Perky, thin and well dressed in fitted suits now, she comes back to find her old insecurities reignited by the presence of a vixen classmate named Lisa Germain (Brooke Burns), who teaches English in tight, V-neck sweaters and low-slung skirts. Lisa has been living on a cattle ranch in Spain, writing a novel, and now she’s making a play for the guy Becky likes, a dolt of a shop teacher turned Spanish instructor named Tim O’Malley (Kristoffer Polaha), whose authentic pronunciations begin and end with the word tortilla.
“Miss Guided” doesn’t rely on machine-gun rounds of dialogue; the pacing, entirely original, feels like a game of hopscotch. Guided by an ambient lunacy, the show resists forced restlessness, settling in and fleshing out its characters’ idiosyncrasies instead. Becky and her colleagues occasionally talk to the camera in a mock documentary style, explaining how they landed at Glen Ellen High — exposition that transcends simple exposition.

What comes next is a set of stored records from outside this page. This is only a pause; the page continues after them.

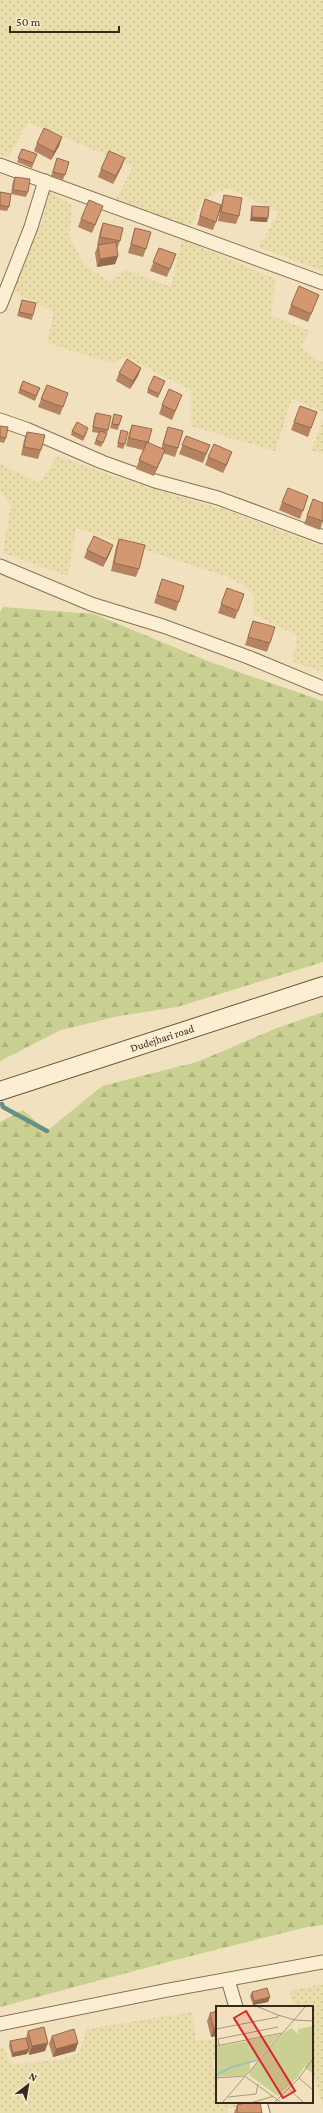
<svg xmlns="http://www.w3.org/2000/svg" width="323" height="2113" viewBox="0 0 323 2113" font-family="'Crimson Pro',serif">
<defs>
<pattern id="farmland-dots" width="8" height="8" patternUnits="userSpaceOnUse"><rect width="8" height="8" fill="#e8ddab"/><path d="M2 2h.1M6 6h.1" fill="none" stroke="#c8be93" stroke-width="1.8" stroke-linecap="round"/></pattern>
<pattern id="forest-firs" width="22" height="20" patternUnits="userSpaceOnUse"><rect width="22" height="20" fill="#c9d091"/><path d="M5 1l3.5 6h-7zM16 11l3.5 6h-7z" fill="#adb37c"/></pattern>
</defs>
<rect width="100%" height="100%" fill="#f1e1be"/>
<g fill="url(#farmland-dots)">
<path d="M0,0h323v271l-64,-24 20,-35 -51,-24 -26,12 -12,28 -74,-28 17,-34 -105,-44 -20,35 -8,-2z"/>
<path d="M49,191l23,14 -3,32 16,28 25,17 16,-12 45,17 11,-48 93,40 -4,36 39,16 -10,16 19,14 4,1v51l-31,-15 -17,53 -84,-25v-36l-65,-33 -14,6 -65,-20 7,-31 -42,-21 29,-66z"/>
<path d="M323,421v32l-12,-3z"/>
<path d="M58,456l63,23 111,33 91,35v125l-30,-10 4,-27 -43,-20v-20l-10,-9 -18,-10 -150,-48 -8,48 -65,-23 8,-47 -11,-17v-25l39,19z"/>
<path d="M323,1984v122l-11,-35v-64h-19l-3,-16z"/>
<path d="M192,2012l4,29 21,-2v20l-5,2 5,24v17h36l-25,7v4h-228v-64l4,-2 6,17 51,-4 18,-7 8,-24z"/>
</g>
<g fill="url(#forest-firs)">
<path d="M3,607l91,7 116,48 113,39v261l-146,45 -58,9 -58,14 -61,31v-449z"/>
<path d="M323,1012v913l-16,2 -128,32 -179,48v-885l23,-12 24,21 55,-45 95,-24 80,-34z"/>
</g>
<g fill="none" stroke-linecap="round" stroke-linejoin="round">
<path stroke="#689186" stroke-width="4.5" d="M2,1104l1,3 44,24"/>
<defs>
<g id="street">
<path d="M0,165l323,118"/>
<path d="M0,306l31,-79 14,-46"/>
<path d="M0,420l26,9 76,33 53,19 63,17 105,39"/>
<path d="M0,566l91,38 72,22 85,31 75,31"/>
<path d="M228,1980l8,27"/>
<path d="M0,2024l163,-33 160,-29"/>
<path d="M260,2102l3,11"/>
</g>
<path id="secondary" d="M0,1091l323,-105"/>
</defs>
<use href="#street" stroke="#8b7155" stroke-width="15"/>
<use href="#secondary" stroke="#6d5239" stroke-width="20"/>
<use href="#street" stroke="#fbeed2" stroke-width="13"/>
<use href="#secondary" stroke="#fbeed2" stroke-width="18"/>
</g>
<g fill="#b58361">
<path d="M62,137l-3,9 -8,14 -17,-9 3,-8z"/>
<path d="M22,149l15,5 -5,14 -15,-6z"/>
<path d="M57,158l12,4 -6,18 -12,-4z"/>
<path d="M122,166l-9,18 -15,-7 3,-8z"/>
<path d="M15,177l13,15 -2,5 -15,-3 -2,13 -2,4 -7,-1v-18l11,2 2,-13z"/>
<path d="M224,195l15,21 -3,8 -18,-3 2,-10 -7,19 -16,-5 8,-26 16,6z"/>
<path d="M103,206l-11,27 -14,-6 3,-8z"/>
<path d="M252,206l15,16 -17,-1 1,-10z"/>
<path d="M103,223l17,18 -3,8 1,7 -3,8 -18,3 -2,-14 3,-8h-1l3,-14z"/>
<path d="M135,228l11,21 -3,8 -15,-4z"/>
<path d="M159,248l17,6 -9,23 -17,-6z"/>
<path d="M319,295l-11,27 -20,-8 3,-9z"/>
<path d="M22,300l11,15 -1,5 -15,-4z"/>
<path d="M141,368l-3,8 -8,13 -14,-8 3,-8z"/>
<path d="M23,381l17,7 -5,13 -17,-8z"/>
<path d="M165,381l-7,17 -11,-5 1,-4z"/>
<path d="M47,385l21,8 -8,22 -22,-8z"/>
<path d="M179,403l-7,17 -13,-6 3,-9z"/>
<path d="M300,406l17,6 -9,25 -17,-7z"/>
<path d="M96,413l12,17 -7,17 -7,-3 5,-11 -7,-1 2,-15z"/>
<path d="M114,414l5,11 -1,5 -8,-2z"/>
<path d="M132,425l16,18 13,6 7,-22 10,21 -3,9 -12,-4 -9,23 -18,-7 7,-19 -17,-4 3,-13z"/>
<path d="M0,426l6,12 -2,5 -4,-1z"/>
<path d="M121,430l4,14 -2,5 -6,-2z"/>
<path d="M72,431l15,1 -4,9 -12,-6z"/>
<path d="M27,432l14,18 -3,9 -17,-4 3,-15z"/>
<path d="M186,436l24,9 -7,18 -24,-9z"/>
<path d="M208,457l21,3 -6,13 -18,-8z"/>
<path d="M308,496l-8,23 -21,-9 3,-8z"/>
<path d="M313,499l10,22 -3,9 -16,-6z"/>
<path d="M119,539l20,30 -3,8 -25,-6 5,-24z"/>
<path d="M113,545l-3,8 -7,14 -19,-9 3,-8z"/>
<path d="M162,579l22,7 -8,25 -22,-8z"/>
<path d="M227,588l17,6 -9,25 -17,-6z"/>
<path d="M253,621l17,22 -3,9 -22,-7z"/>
<path d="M252,1992l18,5 -2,5 -15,3 -3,-9z"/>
<path d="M210,2013l7,23 -6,1 -4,-16z"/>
<path d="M28,2031l17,20 -16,4 -1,-5 -1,4 -15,3 -3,-11 1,-5 16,-3z"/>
<path d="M52,2036l26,7 -3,8 -22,6 -4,-13z"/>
<path d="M237,2105l25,8h-28z"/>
</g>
<g fill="#946a4f">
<path d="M62,137l-3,9 -8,14 3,-8z"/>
<path d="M125,158l-3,8 -9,18 3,-8z"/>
<path d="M252,217l16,1 -1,4 -17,-1z"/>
<path d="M118,256l-3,8 -18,3 3,-8z"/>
<path d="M141,368l-3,8 -8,13 3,-8z"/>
<path d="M165,450l-3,8 -8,18 3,-8z"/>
<path d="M232,452l-3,8 -6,13 3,-8z"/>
<path d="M113,545l-3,8 -7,14 3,-8z"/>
<path d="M270,1997l-2,5 -15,3 1,-4z"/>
<path d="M217,2028v8l-6,1 3,-8z"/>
<path d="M48,2043l-3,8 -16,4 3,-9z"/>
<path d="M78,2043l-3,8 -22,6 3,-8z"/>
<path d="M29,2049l-2,5 -15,3 1,-4z"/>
</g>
<g fill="#d39871" stroke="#946a4f">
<path d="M44,128l18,9 -8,15 -17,-9z"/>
<path d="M22,149l15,5 -4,9 -15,-5z"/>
<path d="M109,151l16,7 -9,18 -15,-7z"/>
<path d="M57,158l12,4 -4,13 -12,-3z"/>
<path d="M15,177l15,2 -2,13 -15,-2z"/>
<path d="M0,192l11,2 -2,13 -9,-2z"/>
<path d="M224,195l18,3 -3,18 -18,-4z"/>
<path d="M205,199l16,6 -5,17 -16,-6z"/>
<path d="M89,200l14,6 -8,19 -14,-6z"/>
<path d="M252,206l17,1 -1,11 -16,-1z"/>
<path d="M103,223l20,5 -3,13 -20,-4z"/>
<path d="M135,228l16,4 -5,17 -15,-5z"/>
<path d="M116,242l2,14 -18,3 -2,-14z"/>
<path d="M159,248l17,6 -6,15 -17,-7z"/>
<path d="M299,286l20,9 -8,19 -20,-9z"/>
<path d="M22,300l14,3 -3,12 -14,-3z"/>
<path d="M127,359l14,9 -8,13 -14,-8z"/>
<path d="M154,376l11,5 -6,13 -11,-5z"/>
<path d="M23,381l17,7 -4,8 -16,-7z"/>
<path d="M47,385l21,8 -5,14 -22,-8z"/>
<path d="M169,389l13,6 -7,16 -13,-6z"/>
<path d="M300,406l17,6 -6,16 -17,-6z"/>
<path d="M96,413l15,3 -3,14 -15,-3z"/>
<path d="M114,414l8,2 -3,9 -7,-1z"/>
<path d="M77,422l11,6 -4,9 -12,-6z"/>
<path d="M132,425l20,4 -4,14 -1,-1 18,8 -8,18 -18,-8 8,-18 -18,-4z"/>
<path d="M0,426l8,1 -2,11 -6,-1z"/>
<path d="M168,427l15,4 -5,17 -15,-4z"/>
<path d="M121,430l7,2 -3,12 -7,-1z"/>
<path d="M100,431l7,2 -4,10 -7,-3z"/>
<path d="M27,432l18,3 -4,15 -17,-3z"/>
<path d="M186,436l24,9 -4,9 -24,-9z"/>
<path d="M214,444l18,8 -6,13 -18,-8z"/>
<path d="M288,488l20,8 -5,15 -21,-9z"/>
<path d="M313,499l10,4v18l-16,-5z"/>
<path d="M94,536l19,9 -7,14 -19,-9z"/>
<path d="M119,539l26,6 -6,24 -25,-6z"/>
<path d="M162,579l22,7 -5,16 -22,-7z"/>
<path d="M227,588l17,6 -6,17 -17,-7z"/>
<path d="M253,621l22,6 -5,16 -22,-6z"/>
<path d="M267,1988l3,9 -16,4 -2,-9z"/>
<path d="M217,2011v17l-3,1 -4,-16z"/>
<path d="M44,2027l4,16 -16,3 -4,-15z"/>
<path d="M74,2029l4,14 -22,6 -4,-13z"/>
<path d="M26,2038l3,11 -16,4 -3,-12z"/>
<path d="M250,2102h10l2,11h-24l-1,-8z"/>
</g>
<g text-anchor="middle" stroke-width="3" stroke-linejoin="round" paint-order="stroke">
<g font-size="11" fill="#39291b" stroke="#f8ebce">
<text transform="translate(162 1038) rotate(-18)" y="4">Dudejhari road</text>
</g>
</g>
<g transform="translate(216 2006)">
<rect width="97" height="97" fill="#f1e1be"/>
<path d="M32,35l2,28 -5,6 -29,2v-30z" fill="#c9d091"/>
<path d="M97,20v48l-9,-7 -6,10 -20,19 -29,-21v-3l36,-40 7,-4 6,6v-5zM65,28l-23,25 -9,2 -1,-20z" fill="#c9d091"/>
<path fill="none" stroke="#a2c2b8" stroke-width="2" d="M0,69l16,-8 26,-7"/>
<path fill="none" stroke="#a7977d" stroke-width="1" d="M62,9l17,5 18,1M0,23l62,-12v-2l-22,-9M3,39l-1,-6 60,-12M0,40l66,-13M30,71l36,26M0,72l29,-2M83,72l14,12M72,82l16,15M12,91l28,-3 2,-10M6,97l84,-97M35,97l23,-7M58,97l25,-25 14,-19"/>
<path fill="#d62828" fill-opacity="0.15" stroke="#d62828" stroke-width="2" d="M30,5l49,80 -12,7 -49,-80z"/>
<rect width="97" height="97" fill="none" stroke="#39291b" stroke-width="2"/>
</g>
<g transform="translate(28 2085) rotate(31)" stroke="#f8ebce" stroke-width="3" paint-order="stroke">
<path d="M0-3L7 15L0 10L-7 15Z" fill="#39291b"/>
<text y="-6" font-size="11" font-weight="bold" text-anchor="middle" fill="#39291b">N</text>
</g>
<path d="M10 26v6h109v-6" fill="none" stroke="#39291b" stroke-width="2"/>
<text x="16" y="26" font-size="12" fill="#39291b" stroke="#f8ebce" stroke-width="3" paint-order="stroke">50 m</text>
</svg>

The series counts Ashton Kutcher as one of its executive producers, and fortunately humility has not kept him locked up in a writers’ room. On Thursday he appears as a substitute teacher, wearing thumb rings and a guitar slung over his shoulder, threatening Tim’s hegemony in the Spanish department with the look of a Gipsy King auditioning for a spread in Playgirl. Is there another young actor who more deserves the Dean Martin Award for ingeniously mocking his own image? If we’re lucky, there will be a guest appearance by Demi Moore.
Until then, we’ll make do with a guest appearance by Jamie-Lynn Spears. She turns up on “Miss Guided” as one of the students Becky advises, funny and showing no signs of the sexual misjudgment that recently resulted in her pregnancy. On sitcoms she apparently receives better adult supervision.
[B]MISS GUIDED[/B]
ABC, Tuesday night at 10:30, Eastern and Pacific times; 9:30, Central time.
Created by Caroline Williams; Todd Holland, Karey Burke, Mark Hudis, Ashton Kutcher, Jason Goldberg, executive producers; Ms. Williams, co-executive producer. Produced by 20th Century Fox Television and ABC Studios.
WITH: Judy Greer (Becky Freeley), Brooke Burns (Lisa Germain), Kristoffer Polaha (Tim O’Malley), Earl Billings (Principal Huffy), Chris Parnell (Vice Principal Bruce Terry).